READING TEXT –
▼
In conclusion, none of the aforementioned approaches aim to improve the performance of a yes/no QA model by leveraging a task specifically designed for this purpose and constructing a new task using the same dataset instead of relying on pre-existing tasks. Furthermore, approaches that utilize reformulation of input examples aim to provide a general solution to NLP problems without specifically focusing on enhancing the performance of a task by leveraging other tasks.

3 Our approach

This section presents our approach, starting with the way we build a weakly labeled dataset enriched with evidence texts by leveraging an extractive QA model to answer yes/no questions. Next, we mention the architecture of our multi-task model and discuss the training and inference processes.
▲
TASK SET –
1 – Please rename "yes/no" to "binary" in the question-answering passage and write out everything from "In conclusion, none" down to "and inference processes.".
2 – According to the question-answering passage, what kind of model is used to answer yes/no questions when the weakly labeled dataset is built?
3 – Proceed with the question-answering passage from the point where it stops.

DATA LISTING –
▼
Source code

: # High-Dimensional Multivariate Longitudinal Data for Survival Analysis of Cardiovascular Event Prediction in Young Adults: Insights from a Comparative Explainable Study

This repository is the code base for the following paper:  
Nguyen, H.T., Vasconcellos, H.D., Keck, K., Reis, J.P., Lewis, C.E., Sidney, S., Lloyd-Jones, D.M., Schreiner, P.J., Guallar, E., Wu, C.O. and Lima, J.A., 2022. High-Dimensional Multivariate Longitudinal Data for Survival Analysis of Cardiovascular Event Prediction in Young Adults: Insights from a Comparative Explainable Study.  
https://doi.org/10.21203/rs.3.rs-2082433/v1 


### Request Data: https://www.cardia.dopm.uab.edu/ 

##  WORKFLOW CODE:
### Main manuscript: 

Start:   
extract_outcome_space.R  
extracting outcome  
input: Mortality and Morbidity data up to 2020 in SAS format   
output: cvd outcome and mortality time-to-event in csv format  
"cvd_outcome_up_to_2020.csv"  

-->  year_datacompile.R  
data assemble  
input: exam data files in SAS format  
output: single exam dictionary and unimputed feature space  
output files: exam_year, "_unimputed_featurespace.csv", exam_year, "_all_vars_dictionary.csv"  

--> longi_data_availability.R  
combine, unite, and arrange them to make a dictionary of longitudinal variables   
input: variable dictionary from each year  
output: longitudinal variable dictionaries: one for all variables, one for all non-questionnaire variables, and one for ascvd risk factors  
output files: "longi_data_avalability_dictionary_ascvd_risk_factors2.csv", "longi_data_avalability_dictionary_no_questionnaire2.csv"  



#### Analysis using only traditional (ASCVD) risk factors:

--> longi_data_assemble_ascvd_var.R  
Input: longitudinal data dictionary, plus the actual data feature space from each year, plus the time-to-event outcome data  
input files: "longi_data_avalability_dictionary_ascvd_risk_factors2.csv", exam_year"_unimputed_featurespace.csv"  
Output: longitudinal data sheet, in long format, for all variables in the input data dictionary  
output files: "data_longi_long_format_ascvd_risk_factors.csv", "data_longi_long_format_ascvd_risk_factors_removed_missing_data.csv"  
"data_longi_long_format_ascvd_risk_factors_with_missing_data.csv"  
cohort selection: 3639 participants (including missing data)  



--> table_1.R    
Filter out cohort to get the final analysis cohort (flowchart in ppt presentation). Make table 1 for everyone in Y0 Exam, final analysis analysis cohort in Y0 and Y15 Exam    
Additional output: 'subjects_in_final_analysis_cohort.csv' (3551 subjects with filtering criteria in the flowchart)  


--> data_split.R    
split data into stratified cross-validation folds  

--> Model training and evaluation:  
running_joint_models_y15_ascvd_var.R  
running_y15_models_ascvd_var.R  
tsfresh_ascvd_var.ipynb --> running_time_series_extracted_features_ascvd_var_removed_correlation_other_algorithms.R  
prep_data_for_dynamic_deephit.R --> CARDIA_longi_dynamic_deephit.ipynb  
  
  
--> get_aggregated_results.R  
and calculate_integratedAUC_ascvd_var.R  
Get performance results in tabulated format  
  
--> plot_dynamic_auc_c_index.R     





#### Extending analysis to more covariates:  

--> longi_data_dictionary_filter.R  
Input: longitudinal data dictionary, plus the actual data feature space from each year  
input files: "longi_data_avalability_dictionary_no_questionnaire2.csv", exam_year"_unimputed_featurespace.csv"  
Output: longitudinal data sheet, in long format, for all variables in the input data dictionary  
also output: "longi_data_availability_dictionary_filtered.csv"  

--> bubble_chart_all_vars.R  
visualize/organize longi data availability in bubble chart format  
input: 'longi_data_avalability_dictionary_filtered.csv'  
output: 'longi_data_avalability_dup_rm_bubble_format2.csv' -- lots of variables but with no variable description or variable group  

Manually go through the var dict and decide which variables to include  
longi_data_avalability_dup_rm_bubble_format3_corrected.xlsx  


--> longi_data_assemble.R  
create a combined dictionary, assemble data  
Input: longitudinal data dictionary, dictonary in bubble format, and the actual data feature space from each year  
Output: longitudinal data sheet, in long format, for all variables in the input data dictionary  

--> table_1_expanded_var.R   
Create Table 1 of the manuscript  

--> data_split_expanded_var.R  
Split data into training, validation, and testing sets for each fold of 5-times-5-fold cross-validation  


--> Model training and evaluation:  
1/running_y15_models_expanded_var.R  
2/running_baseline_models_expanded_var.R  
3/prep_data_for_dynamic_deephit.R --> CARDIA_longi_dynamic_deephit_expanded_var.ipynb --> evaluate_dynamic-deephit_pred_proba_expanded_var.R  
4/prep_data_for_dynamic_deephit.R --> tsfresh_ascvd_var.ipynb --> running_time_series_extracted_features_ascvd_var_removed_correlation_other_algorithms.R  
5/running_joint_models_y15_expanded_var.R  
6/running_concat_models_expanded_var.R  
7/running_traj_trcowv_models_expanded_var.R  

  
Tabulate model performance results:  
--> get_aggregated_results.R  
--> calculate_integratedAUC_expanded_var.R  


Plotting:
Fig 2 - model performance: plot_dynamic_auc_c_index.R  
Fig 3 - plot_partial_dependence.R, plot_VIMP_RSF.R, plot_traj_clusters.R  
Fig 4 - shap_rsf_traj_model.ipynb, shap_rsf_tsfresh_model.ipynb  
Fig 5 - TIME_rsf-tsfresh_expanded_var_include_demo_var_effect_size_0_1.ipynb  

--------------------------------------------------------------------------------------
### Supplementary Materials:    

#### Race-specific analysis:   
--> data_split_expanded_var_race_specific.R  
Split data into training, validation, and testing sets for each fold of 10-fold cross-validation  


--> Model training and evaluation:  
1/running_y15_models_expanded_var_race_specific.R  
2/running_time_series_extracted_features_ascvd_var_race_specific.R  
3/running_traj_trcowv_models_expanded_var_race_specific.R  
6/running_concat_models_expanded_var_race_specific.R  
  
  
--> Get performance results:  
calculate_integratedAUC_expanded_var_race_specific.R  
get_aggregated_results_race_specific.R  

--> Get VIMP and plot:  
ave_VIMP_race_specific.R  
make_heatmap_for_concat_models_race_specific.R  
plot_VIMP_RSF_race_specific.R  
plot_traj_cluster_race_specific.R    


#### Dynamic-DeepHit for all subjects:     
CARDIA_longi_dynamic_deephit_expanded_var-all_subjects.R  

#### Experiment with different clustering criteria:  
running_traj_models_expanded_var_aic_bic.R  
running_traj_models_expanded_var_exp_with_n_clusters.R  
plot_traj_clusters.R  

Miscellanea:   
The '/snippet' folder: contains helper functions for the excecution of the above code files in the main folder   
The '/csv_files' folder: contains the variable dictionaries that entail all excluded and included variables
▲
ANSWERS TO THIS EXERCISE –
1 –
In conclusion, none of the aforementioned approaches aim to improve the performance of a binary QA model by leveraging a task specifically designed for this purpose and constructing a new task using the same dataset instead of relying on pre-existing tasks. Furthermore, approaches that utilize reformulation of input examples aim to provide a general solution to NLP problems without specifically focusing on enhancing the performance of a task by leveraging other tasks.

3 Our approach

This section presents our approach, starting with the way we build a weakly labeled dataset enriched with evidence texts by leveraging an extractive QA model to answer binary questions. Next, we mention the architecture of our multi-task model and discuss the training and inference processes.

2 – An extractive QA model.

3 –
3.1 Obtaining weak supervision for evidence spans

Our multi-task model expects a dataset with questions and reference texts, accompanied by answers and evidence spans. In typical yes/no QA datasets, questions and reference texts are accompanied by answers only. Acquiring evidence spans would require the involvement of human annotators. To avoid this cost, we propose employing a pre-trained extractive QA model instead, in order to obtain weak supervision of evidence spans. Given a WH-question and a reference text, an extractive QA model will output a span of the reference text that it considers as the answer to the question. We assume that when applied to a yes/no question, such a model will identify a span that could serve as evidence for answering the question.

To our knowledge, no studies have yet tested the effectiveness of extractive QA in extracting evidence texts for yes/no questions. Nevertheless, this model remains the most appropriate tool for the task at hand, given its training for a similar task (extracting the answers themselves). A notable advantage of this model is its capacity for automated annotation of the training dataset, thereby eliminating the need for human annotators and the associated time and cost expenses. This benefit is particularly significant because it not only minimizes the involvement of human experts but also enables scaling of the process to larger datasets that would otherwise require extensive manual annotation.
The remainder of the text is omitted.